Epistemic status: There’s a lot in this post and my general approach while working on it that, in retrospect, wasn’t thought out well enough. I’m posting it because I figure sharing flawed ideas is better than letting this languish in a doc forever, while I work on improving them.

Thanks to Paul Colognese, Tassilo Neubauer, John Wentworth, and Fabien Roger for useful conversations, Janus for suggesting something that led me to some of the ideas I mention here, and Shoshannah Tekofsky for feedback on a draft.

I spent some time trying to find the high-level structure in a neural net corresponding to a deep reinforcement learning model’s objective[1][2]. In this post, I describe some of the stuff I tried, thoughts from working on this, and mistakes I made.


Many approaches in current interpretability work as I understand them involve understanding low-level components of a model (Circuits and subsequent work, for example), as a way of building up to more complex components. I think we can make progress from the opposite frontier at the same time, and try to identify the presence or nature of certain high-level mechanistic structures or properties in a model. Examples of this include verifying whether a model is doing optimization, whether it’s myopic, isolating the objective of an optimizer, and essentially the entire class of properties with a singular answer for the entire model[3].

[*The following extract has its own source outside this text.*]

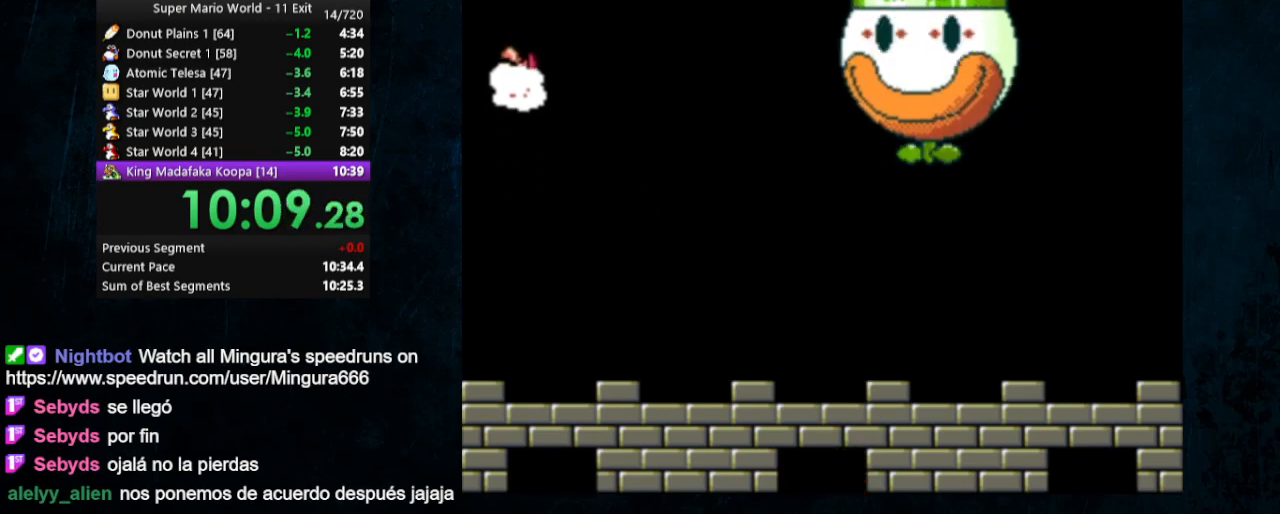
{"buttons": ["Y"], "events": []}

I prefer to distinguish these directions as low-level and high-level interpretability respectively for descriptive clarity. The framing of best-case and worst-case transparency as laid out in the transparency tech tree also points at the same concept. I expect that both directions are aiming at the same goal, but working top-down seems pretty tractable at least for some high-level targets that don’t require lots of deconfusion to even know what we’re looking for.

Ideally, an approach to high-level interpretability would be robust to optimization pressure and deception (in other words, to gradient descent and adversarial mesa optimizers), but I think there’s a lot we can learn toward that ideal from more naive approaches. In this post, I describe my thoughts on trying to identify the high-level structure in a network corresponding to a deep reinforcement learning model’s objective.

So I didn’t set out on this particular approach expecting to succeed at the overall goal (I don’t expect interpretability to be that easy), instead hoping that trying out a bunch of naive directions will give us insight into future high-level interpretability work. To that end, I try to lay out my reasoning at various points, riddled with gaps at points, while thinking about this.

I think there are plenty of plausible avenues to try out here, and for the most part will only be describing the problems with ones I thought of. Further, the directions I tried don’t seem very non-obvious and there are likely much better methods to be tried given more thought here.

A naive approach and patching

Take the case of a small RL model that can optimize for a reward in a given environment. What we want is information about how the model’s objective is represented in the network’s weights. Concretely, we might think about what kind of tests or processes disproportionately affect these weights more than any other, and try to isolate the information we want from there.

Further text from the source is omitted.